Dentro del texto, Weber también aporta que el poder puede ser ejercido legal o ilegalmente: el primero como producto de las tiranías y el segundo resultado del ejercicio de la democracia. “El Estado es aquella comunidad que ejerce (con éxito) el monopolio de la violencia física dentro de un determinado territorio”, dice.
Pero la historia de la humanidad sólo reporta fugaces momentos en los que ese axioma tuvo evidencia de haber sido funcional. Por desviaciones propias de su naturaleza, los individuos que ejercen el poder olvidan que lo deben practicar a favor de la comunidad y nunca para su beneficio personal. La responsabilidad es extrema.
En las últimas décadas, y a pesar de la idea del “Fin de la Historia”, una interpretación fallida de Francis Fukuyama que consideraba que el hombre, finalmente, había alcanzado el nivel superior de la coexistencia; que la lucha de las ideologías había sido sobrepasada y en el mundo reinaba la democracia liberal que, sabiamente, se había impuesto a la guerra fría.

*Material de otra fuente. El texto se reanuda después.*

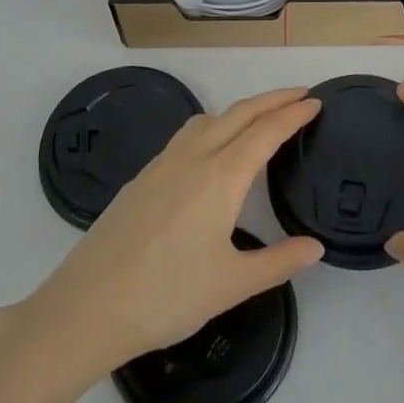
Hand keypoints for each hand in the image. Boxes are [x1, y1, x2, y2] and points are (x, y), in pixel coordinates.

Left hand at [19, 88, 324, 382]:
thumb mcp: (232, 284)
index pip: (266, 132)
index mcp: (220, 177)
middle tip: (299, 95)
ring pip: (208, 119)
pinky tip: (209, 153)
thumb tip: (315, 247)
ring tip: (258, 120)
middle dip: (272, 99)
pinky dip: (212, 127)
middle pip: (239, 113)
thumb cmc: (167, 296)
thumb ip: (278, 261)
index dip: (293, 113)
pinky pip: (185, 136)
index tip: (315, 101)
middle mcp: (192, 158)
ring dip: (239, 110)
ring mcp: (161, 165)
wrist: (88, 307)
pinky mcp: (141, 179)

Fallida y utópica reflexión. Lo cierto es que después de un inicio esperanzador del siglo XXI, pronto la triste realidad cambió para siempre la faz de la humanidad. Un criminal atentado cegó la vida no sólo de miles de inocentes, sino la tranquilidad de millones de seres humanos atemorizados por la sombra del terrorismo: Casi no hay territorio del planeta que no haya sido asolado por ese mal diabólico.
A la par, los gobernantes han venido alejándose de su principal responsabilidad, que es, siguiendo a Weber, garantizar la tranquilidad y prosperidad de las naciones y sus ciudadanos. Los terroristas, por un lado se multiplican y adquieren mayor grado de sofisticación y capacidad destructiva; con pocos recursos generan graves e irreparables daños en lo material y, peor aún, en la integridad física de las personas.

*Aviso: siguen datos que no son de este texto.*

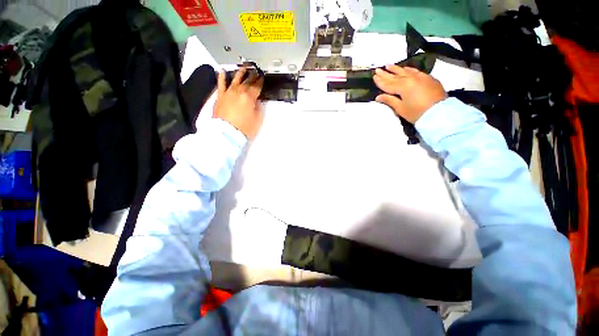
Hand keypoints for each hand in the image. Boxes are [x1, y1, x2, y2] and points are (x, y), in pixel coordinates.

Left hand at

Las respuestas son erráticas y equivocadas. La más de las veces la represión sólo genera más violencia en una espiral creciente y de acelerada retroalimentación. A esto súmese la reacción de mentes distorsionadas que utilizan poderosas armas para aniquilar a poblaciones inermes en actos públicos o en recintos educativos o religiosos. Vaya barbarie.
Por su parte, las oligarquías, en lugar de actuar en forma inteligente y decidida, sólo atinan en buscar cómo obtener y ampliar beneficios privados traicionando a quienes a través del voto los encumbraron en posiciones de poder. En los cuatro puntos cardinales del planeta se reproduce el modelo y una humanidad desamparada no logra frenar esos apetitos.

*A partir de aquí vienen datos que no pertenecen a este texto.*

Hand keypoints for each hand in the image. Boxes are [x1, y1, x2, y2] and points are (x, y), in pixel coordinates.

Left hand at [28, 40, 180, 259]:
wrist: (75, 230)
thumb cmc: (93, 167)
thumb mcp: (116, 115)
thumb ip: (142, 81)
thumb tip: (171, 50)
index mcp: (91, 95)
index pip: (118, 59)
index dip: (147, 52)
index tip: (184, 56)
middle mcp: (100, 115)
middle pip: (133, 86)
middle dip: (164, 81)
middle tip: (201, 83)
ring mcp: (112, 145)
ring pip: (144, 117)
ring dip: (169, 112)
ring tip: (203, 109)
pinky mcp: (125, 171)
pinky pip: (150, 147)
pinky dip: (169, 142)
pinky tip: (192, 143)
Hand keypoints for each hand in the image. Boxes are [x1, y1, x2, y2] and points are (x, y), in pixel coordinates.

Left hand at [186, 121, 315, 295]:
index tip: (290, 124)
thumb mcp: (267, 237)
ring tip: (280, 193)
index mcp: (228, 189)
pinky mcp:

Baste decir que en el escenario político-electoral que se libra hoy en México, el campo de batalla no es el de las ideas, los programas y las propuestas. La lucha por el poder es descarnizada; no se reprimen en sus ambiciones de grupo y son capaces de las peores acciones dañando irresponsablemente a las instituciones que tantos sacrificios a costado erigir: el desmantelamiento de la PGR, el espionaje y la persecución fiscal son lastimosos ejemplos.
Ante tan desolador horizonte, para fortuna, se percibe que la sociedad llegó al límite de la tolerancia y que el próximo primero de julio saldrá a realizar uno de los actos más nobles y responsables de la vida social; emitir con sabiduría y elevado sentido de conciencia su voto a fin de elegir no al menos malo, sino a la opción que garantice una golpe de timón para que quien llegue a desempeñar la máxima responsabilidad lo haga con honestidad, honradez y profesionalismo y sólo mirando por el bienestar de los ciudadanos y del país. Y si no lo hiciere que la patria se lo demande.